Like that man in Boswell, I try to be a philosopher, but cheerfulness keeps breaking in.

Everybody knows that being a Jew is not “religious”—as being a Methodist, say, is religious. But that does not make us ethnic, either. The very history of “ethnic” should be cautionary. New Testament hoi ethnikoi and Septuagint and New Testament ta ethne render Hebrew (ha-)goyim—Gentiles, pagans. (At some future time I hope to return to my dissatisfaction with the New English Bible. In the meantime, consider Romans 1:13. Paul writes the Christians in Rome that he would like to have a successful mission among them, as he has had en tois loipois ethnesin: Vulgate, in ceteris gentibus; Luther, unter andern Heiden; King James Version, “among other Gentiles”; Revised Standard Version, “among the rest of the Gentiles”; Jerusalem Bible, 1966, “among the other pagans”; New American Bible, 1970, “among the other Gentiles,”; but NEB, without so much as a note, “in other parts of the world.”)

I went to high school and college by subway, which was full of Jews (and Italians). On the subway I studied Latin and French but not, though I was continuing with my Jewish studies, Hebrew. The exotic alphabet of a Greek grammar was suitable, of a Hebrew one unsuitable. Some Jews I have read about, a generation or so older than I, got sick when they saw anyone reading a Yiddish newspaper on the train. I was not that bad. All I did was to act on the unwritten law that Hebrew print was to be kept away from the public, American domain—including the subway, with all those other Jews riding it. Hebrew was to be read at home or in some specifically Jewish place. The slogan of the Haskalah was, Be a human being abroad and a Jew at home. I obeyed it before I had heard of it. In retrospect, it is not hard to understand either the slogan or the obedience. It is only hard to admire them.

That was when I was young.

Not long ago a girl told me what had happened while she was on a bus in the town we live in, where the proportion of Jews is nothing like what it was in the New York of my youth. For her, the background of her story was that she had a Bible open, for memorizing the Song of the Sea—“Then Moses and the children of Israel sang this song, etc.”—that being her Hebrew-school assignment. For me, her open Hebrew Bible was the foreground. She had never learned that you do not open a Hebrew book in public.

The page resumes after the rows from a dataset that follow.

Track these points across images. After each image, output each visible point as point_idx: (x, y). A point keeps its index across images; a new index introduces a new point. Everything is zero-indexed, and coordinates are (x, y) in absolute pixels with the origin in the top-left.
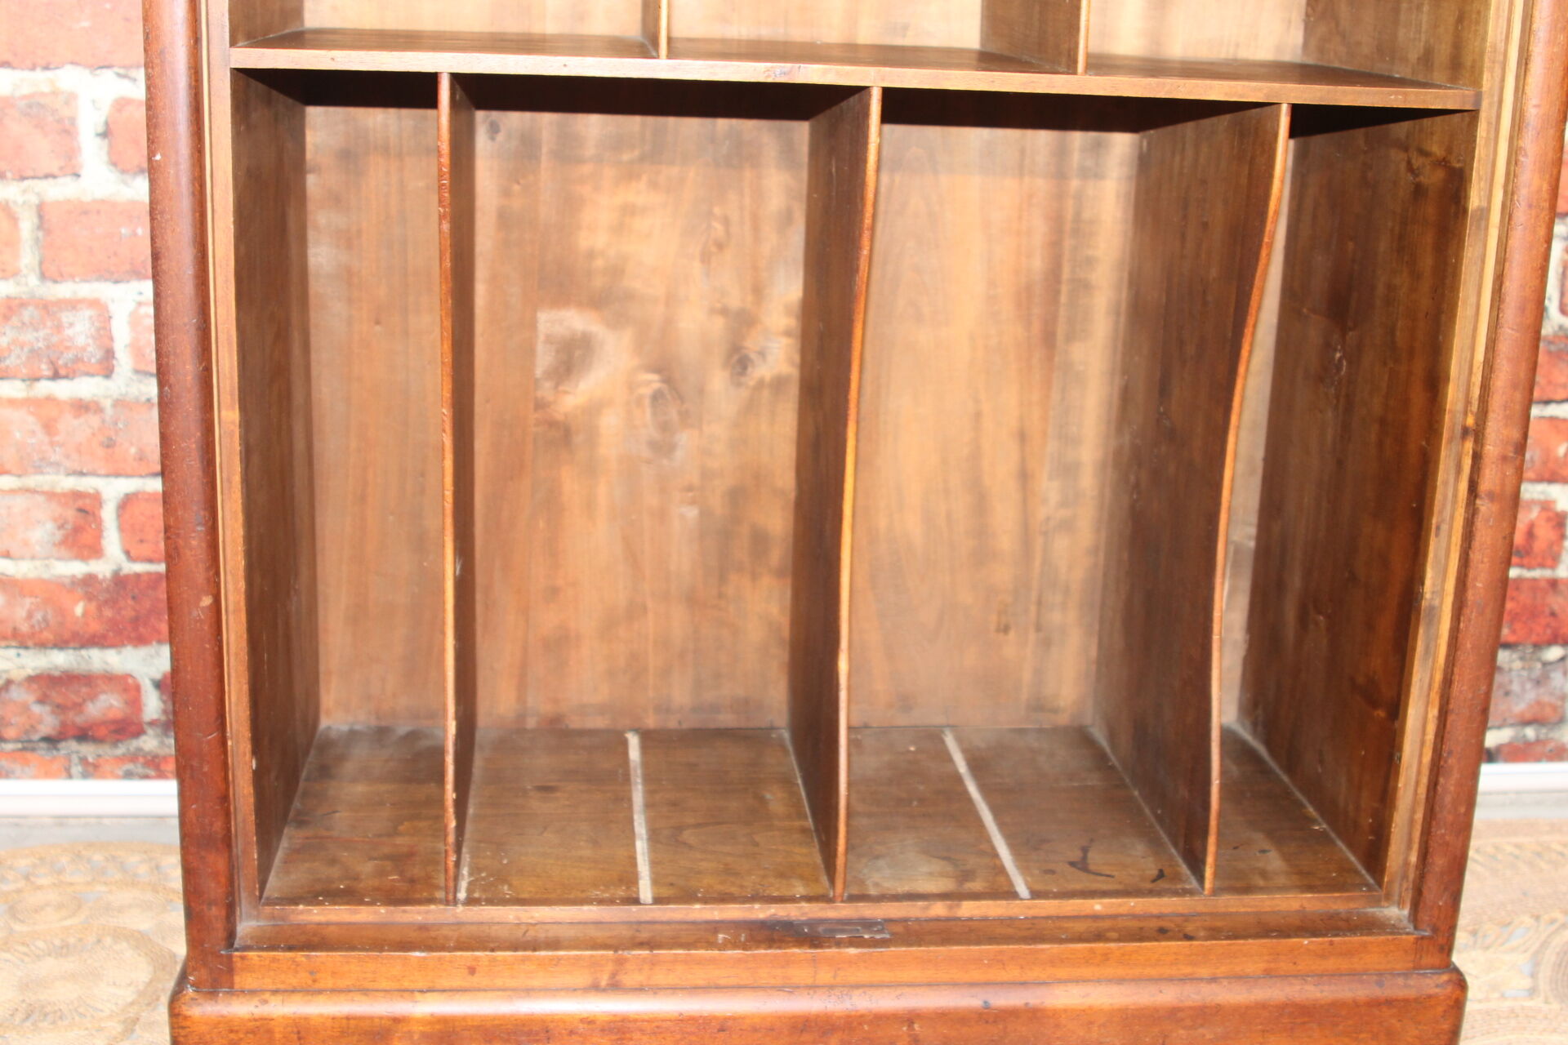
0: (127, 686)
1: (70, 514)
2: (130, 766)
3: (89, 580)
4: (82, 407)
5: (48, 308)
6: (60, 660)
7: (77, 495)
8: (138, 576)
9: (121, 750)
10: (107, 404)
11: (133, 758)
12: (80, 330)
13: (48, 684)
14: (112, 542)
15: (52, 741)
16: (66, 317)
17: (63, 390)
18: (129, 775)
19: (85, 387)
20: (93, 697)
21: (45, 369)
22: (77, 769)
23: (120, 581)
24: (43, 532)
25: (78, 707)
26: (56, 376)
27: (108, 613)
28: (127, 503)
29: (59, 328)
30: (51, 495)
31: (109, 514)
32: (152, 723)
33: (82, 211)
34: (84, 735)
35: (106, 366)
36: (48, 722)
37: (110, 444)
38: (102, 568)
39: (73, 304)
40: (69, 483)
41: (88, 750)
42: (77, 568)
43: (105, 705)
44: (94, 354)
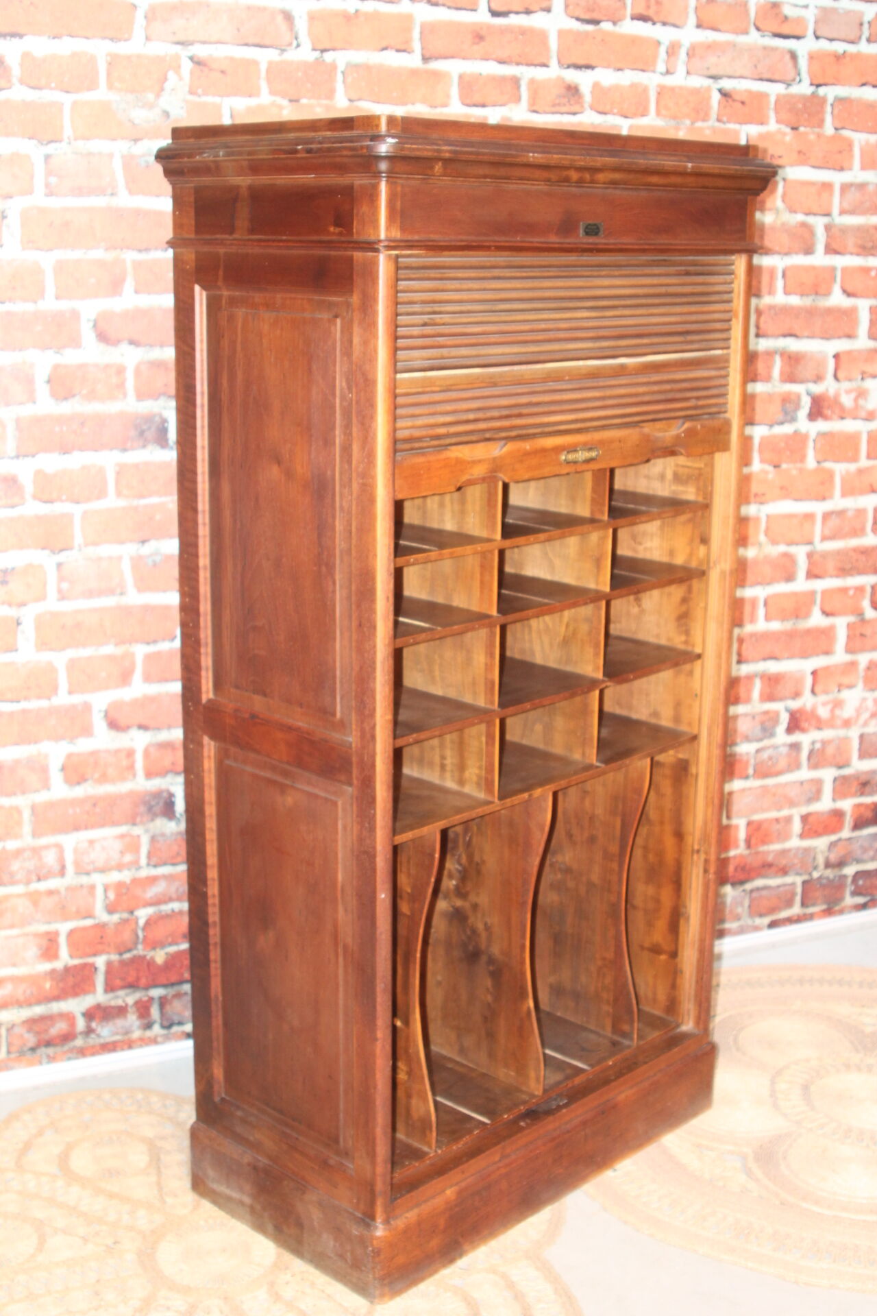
0: (69, 1018)
1: (44, 942)
2: (70, 1055)
3: (53, 971)
4: (50, 893)
5: (36, 851)
6: (38, 1010)
7: (48, 933)
8: (75, 966)
9: (66, 1048)
10: (63, 891)
11: (71, 1050)
12: (50, 858)
13: (31, 1023)
14: (64, 951)
15: (33, 1049)
16: (44, 853)
17: (43, 886)
18: (69, 1059)
19: (53, 883)
20: (53, 1025)
21: (34, 877)
22: (45, 1060)
23: (67, 969)
24: (32, 951)
25: (46, 1031)
26: (39, 879)
27: (61, 985)
28: (71, 933)
29: (40, 858)
30: (36, 935)
31: (62, 940)
32: (81, 1033)
33: (51, 805)
34: (48, 1044)
35: (62, 872)
36: (31, 1040)
37: (63, 908)
38: (58, 965)
39: (47, 847)
40: (43, 928)
41: (50, 1051)
42: (47, 966)
43: (60, 1027)
44: (57, 868)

When an Orthodox rabbi's son, who had attended yeshivot, went to college, the rabbi told him, “As a graduate student I didn't feel I had to keep my head covered all the time. If you don't feel like it, don't.” The son answered, “Yes, I know your generation had problems.” I resist the temptation to tell a dozen more stories like these, except that I will repeat what a holdover from the bad old days said when she saw a young man wearing a kippah at the Ivy League university she was intensely grateful to for having admitted her son, a mere Jew. Told that the grotesque phenomenon was an instructor, no less, she cried out, “After all the university has done for him, this is how he repays it?!”

The same university, which when I was young-stood for everything remote and forbiddingly May-flower, this year, in its invitation to a parents' weekend, promised a Saturday brunch of blintzes with sour cream, pastrami, bagels with lox and cream cheese, and chopped chicken liver. The menu was farcical, the intention serious.

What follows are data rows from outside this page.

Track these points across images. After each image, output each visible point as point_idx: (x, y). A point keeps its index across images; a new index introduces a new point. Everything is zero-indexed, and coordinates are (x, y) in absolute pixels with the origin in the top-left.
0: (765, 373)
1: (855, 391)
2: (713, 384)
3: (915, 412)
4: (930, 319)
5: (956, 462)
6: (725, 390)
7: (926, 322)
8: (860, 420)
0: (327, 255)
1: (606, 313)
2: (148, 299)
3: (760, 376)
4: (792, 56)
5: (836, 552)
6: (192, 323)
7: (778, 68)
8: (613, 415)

In this respect, at least, young people are healthier than my generation was, and their America healthier than ours. Arnold would not have been surprised. He expected plural religious establishment to be good for individual souls and for the country, and he would have had no reason to draw the line at plural ethnic or religious-and-ethnic establishment. Our young people are beneficiaries of the newish plural establishment. So are their elders, and the country.